# GPVS dataset with GAN augmentation

## Import libraries

In [None]:
import pandas as pd
import numpy as np
from tqdm import tqdm
import os
from sklearn.model_selection import train_test_split

## Read dataset

In [None]:
feature_columns = ['Ipv', 'Vpv', 'Vdc', 'ia', 'ib', 'ic', 'va', 'vb', 'vc', 'Iabc', 'If', 'Vabc', 'Vf']
dataset_folder = '/kaggle/input/gpvs-ts-npy'

x_train = np.load(os.path.join(dataset_folder, 'X_train.npy'))
y_train = np.load(os.path.join(dataset_folder, 'y_train.npy'))
x_test = np.load(os.path.join(dataset_folder, 'X_test.npy'))
y_test = np.load(os.path.join(dataset_folder, 'y_test.npy'))

In [None]:
dataset_folder = '/kaggle/input/generateddata'

generated_data = np.load(os.path.join(dataset_folder, 'generated_data.npy'))
labels = np.load(os.path.join(dataset_folder, 'generated_labels.npy'))

In [None]:
data_concat = np.concatenate([x_train, generated_data])
labels_concat = np.concatenate([y_train, labels.reshape(len(labels),1)])
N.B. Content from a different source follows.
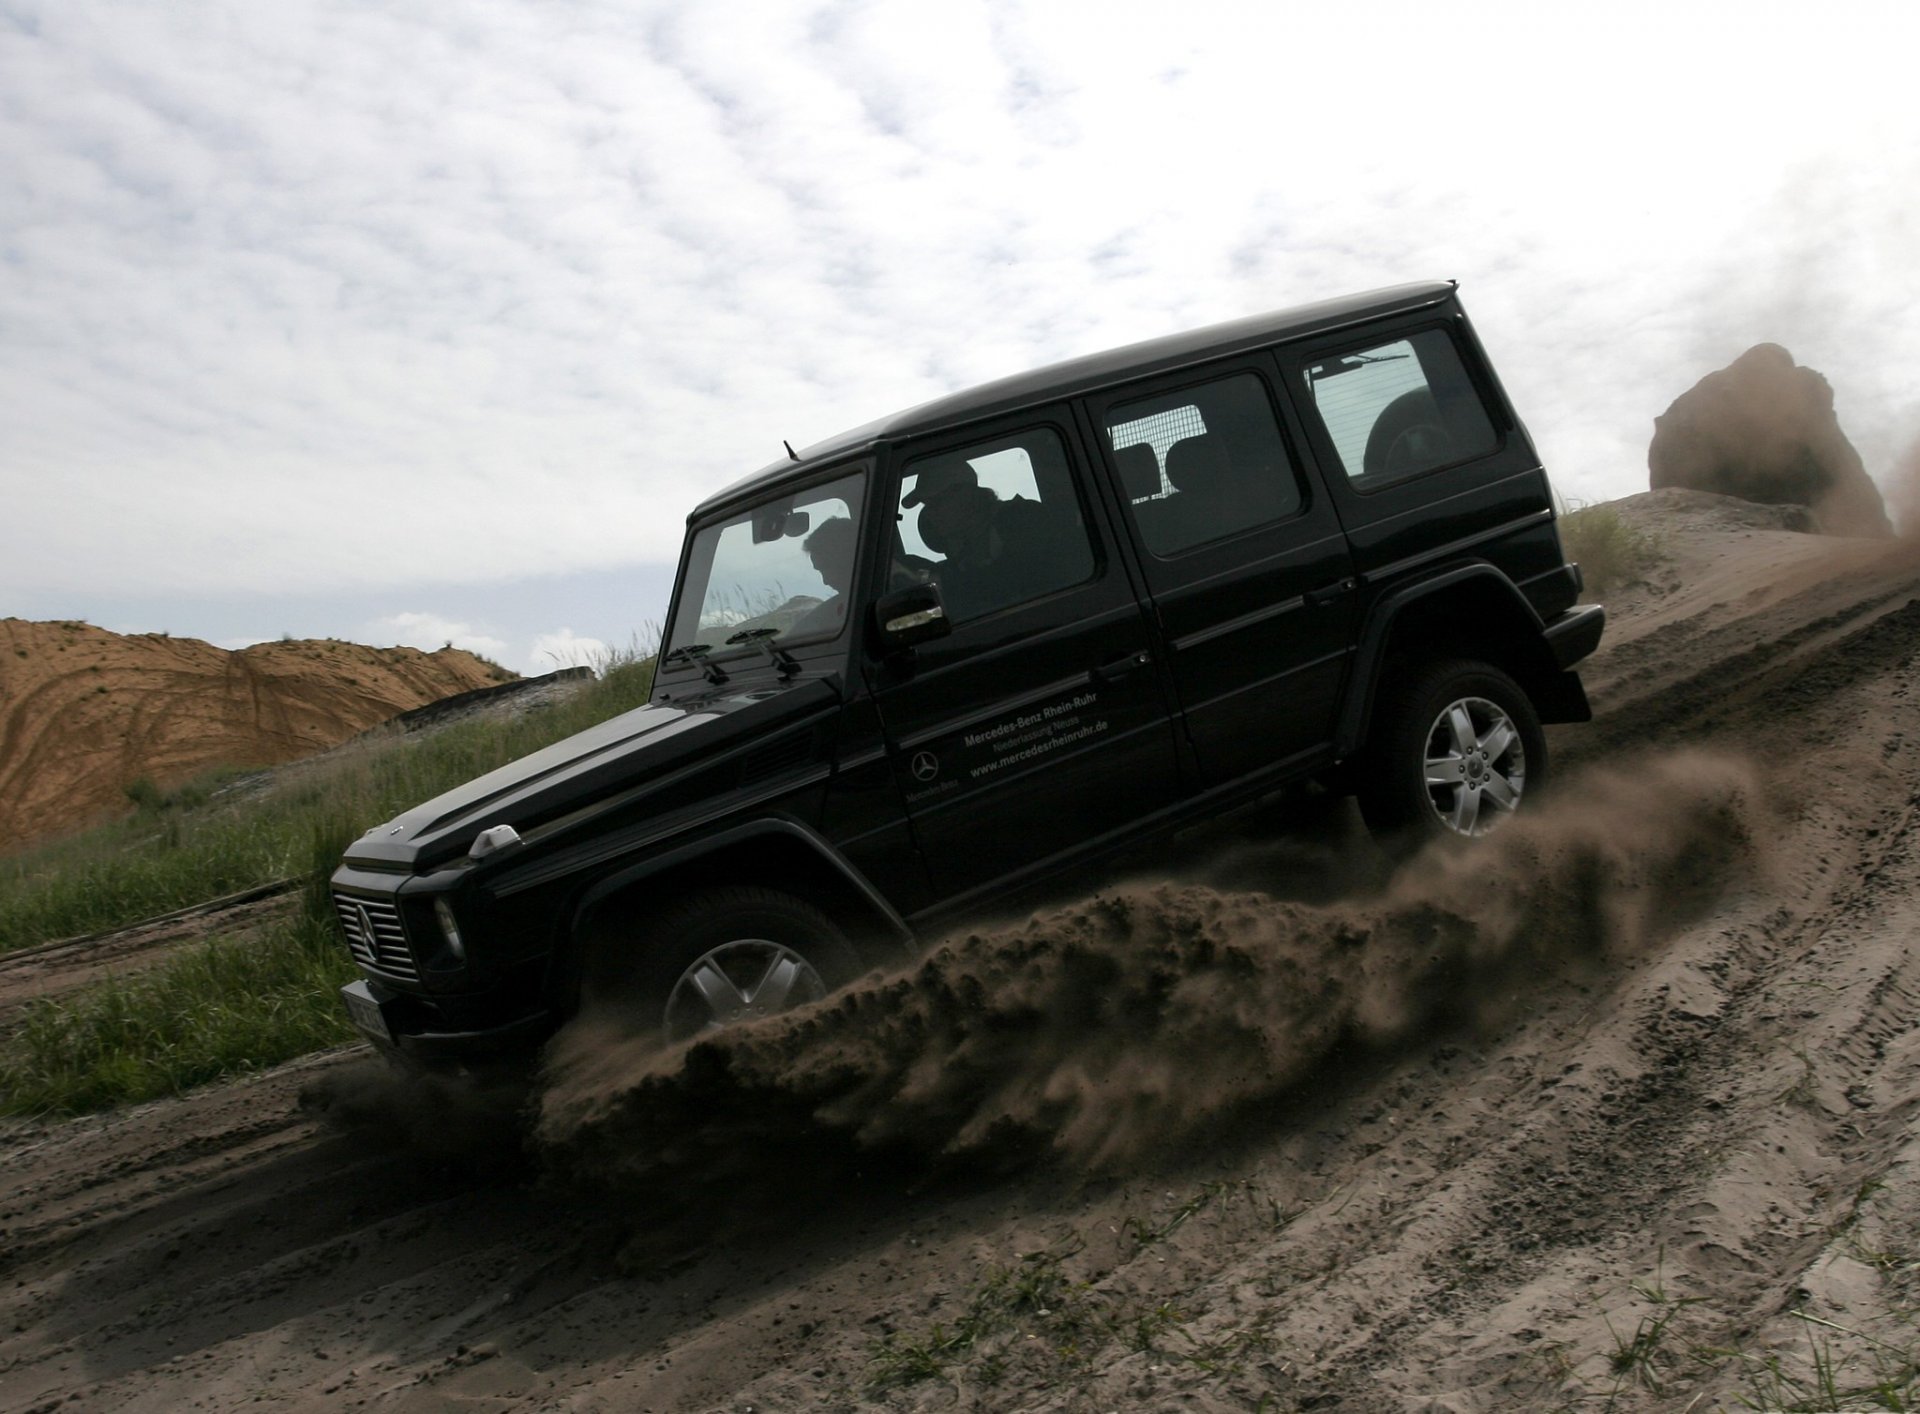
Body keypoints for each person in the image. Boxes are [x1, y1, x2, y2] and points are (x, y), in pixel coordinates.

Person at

print(data_concat.shape, labels_concat.shape)

## Conversion from numpy to pandas

In [None]:
def ndarray_to_sktime_df(a: np.ndarray, columns) -> pd.DataFrame:
    m,n,r = a.shape
    out_arr = np.column_stack((np.repeat(np.arange(m),n),a.reshape(m*n,-1)))
    columns = ['Seq'] + list(columns)
    out_df = pd.DataFrame(out_arr, columns=columns)
    out_df = out_df.groupby('Seq').agg(pd.Series.tolist)
    
    return out_df

In [None]:
def npy_to_df(data, labels, columns):
    df = ndarray_to_sktime_df(data, columns)
    df['Fault_type'] = labels
    df['Fault_type'] = df['Fault_type'].astype('category')
    return df

In [None]:
gan_train = npy_to_df(data_concat, labels_concat, feature_columns)
train = npy_to_df(x_train, y_train, feature_columns)
test = npy_to_df(x_test, y_test, feature_columns)

val_df, test_df = train_test_split(test, test_size = 0.5, stratify = test['Fault_type'])

In [None]:
gan_train['Fault_type'].value_counts()

In [None]:
train['Fault_type'].value_counts()

## Save dataset

In [None]:
seq_len = 200
stride = 15

os.makedirs(f"gpvs_sl{seq_len}_s{stride}")
output_path = f'gpvs_sl{seq_len}_s{stride}/gpvs_sl{seq_len}_s{stride}'
train.reset_index(drop=True).to_pickle(f'{output_path}_TRAIN.pkl')
gan_train.reset_index(drop=True).to_pickle(f'{output_path}_GAN.pkl')
val_df.reset_index(drop=True).to_pickle(f'{output_path}_VALI.pkl')
test_df.reset_index(drop=True).to_pickle(f'{output_path}_TEST.pkl')